Ag Lit Bit
After a 30-year hiatus, I returned to Germany and Austria with my husband to celebrate our 30th anniversary. We had visited this region on our honeymoon and felt it would be the perfect way to kick-off the next 30 years. It didn’t disappoint! I must say that on our trip many years ago I didn’t have the same curiosity about farming as my focus then was more on food (not where it came from, but how delicious it tasted), scenery and local traditions.
Our typical vacations are not meticulously planned as we design our days to explore via car to stop where we see interesting sights and then find that perfect spot to seek a room for the night. This can be challenging when you don’t speak the local language but has always worked out for us due to the kindness of strangers and the welcoming spirit of locals.
Our first glimpse of the German countryside resulted in several road stops to take pictures of the breathtaking yellow fields of something. With no Wi-Fi (which was a strange feeling) we guessed and guessed what in the world this crop was and couldn’t stop pulling over to take more pictures as the contrasting yellow and lush green fields were amazing.

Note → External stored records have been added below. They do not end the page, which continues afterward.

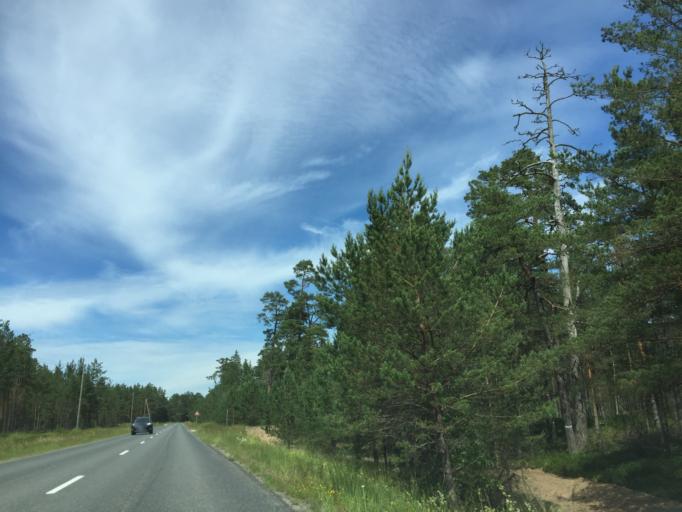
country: LV
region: Dundaga
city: Dundaga
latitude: 57.6455
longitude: 22.5715
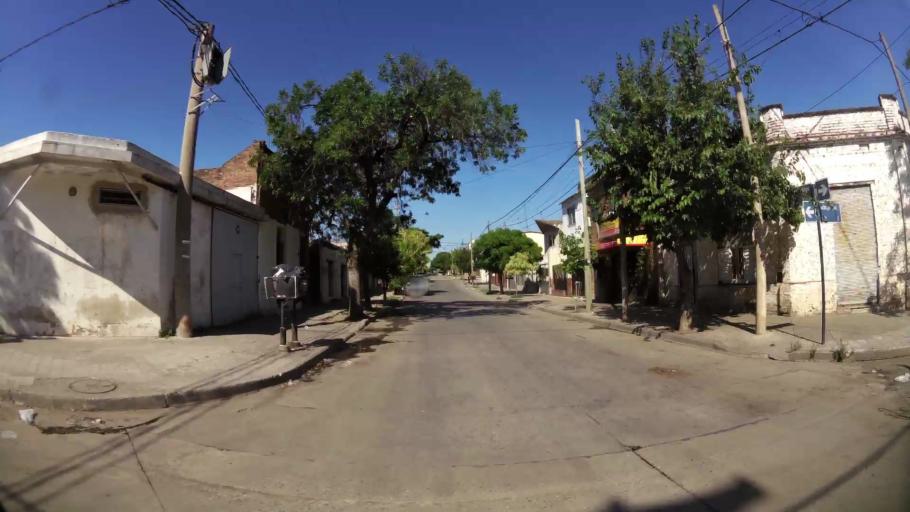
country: AR
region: Cordoba
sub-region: Departamento de Capital
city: Cordoba
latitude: -31.4106
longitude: -64.1504
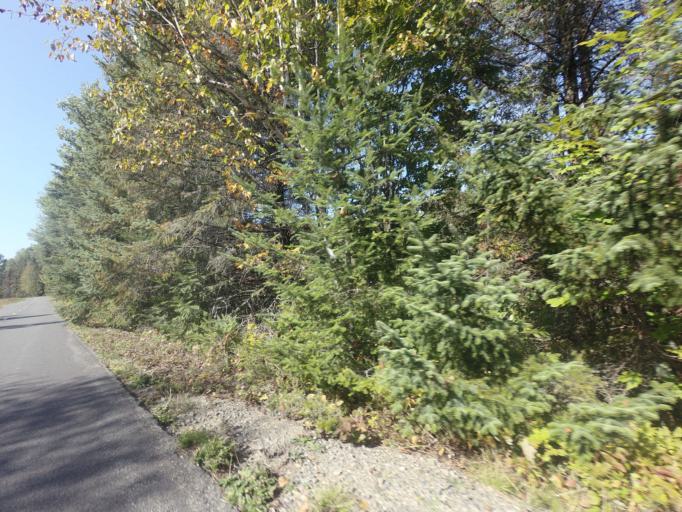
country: CA
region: Quebec
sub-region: Laurentides
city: Mont-Tremblant
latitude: 46.1262
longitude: -74.5300
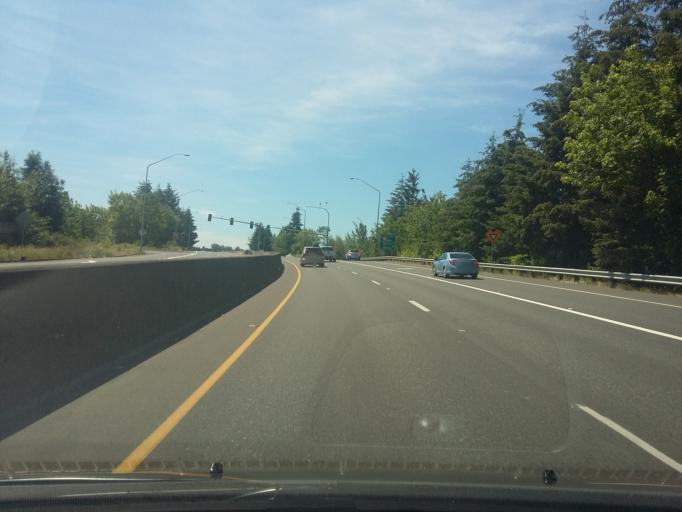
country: US
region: Washington
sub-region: Clark County
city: Barberton
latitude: 45.6837
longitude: -122.5900
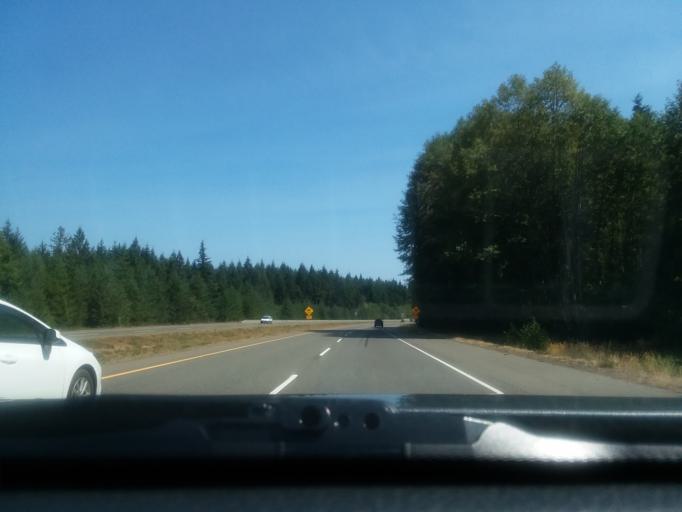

Shortly after that, we were on the road with cows right next to us followed by endless other ‘agriculture’ moments. We were fortunate to be there during spargel (white asparagus) season. Unlike our green asparagus, this grows underground and was in stores, farm stands and even boxes along the road where you could take a box and leave your money behind. I finally had it one night cooked in a light stock with melted butter, a few potatoes and a couple of slices of thin ham.
Our 10 days included seeing many small farms with much diversity. I had so many questions and wished I could pull over to talk with the farmers, however, my mastery of the language didn’t go much beyond danke, guten morgen, zimmer and toilette (that would be another whole column). I did try to converse with a local butcher who had a jar up on the counter above the beef in one case (see photo). I came to understand that this was used to show the consumer what the animal’s diet was for the meat sold below. We tried to talk more, but language got in the way.
While I could fill this Co-Operator with more, it suffices to say we enjoyed a wonderful time exploring the culture and agriculture abroad. FYI, we learned that rapeseed, a flowering member of the family Brassicaceae (mustard or cabbage family) was in full yellow bloom on those farm fields. The crop is cultivated mainly for its oil-rich seed and is grown extensively in Germany.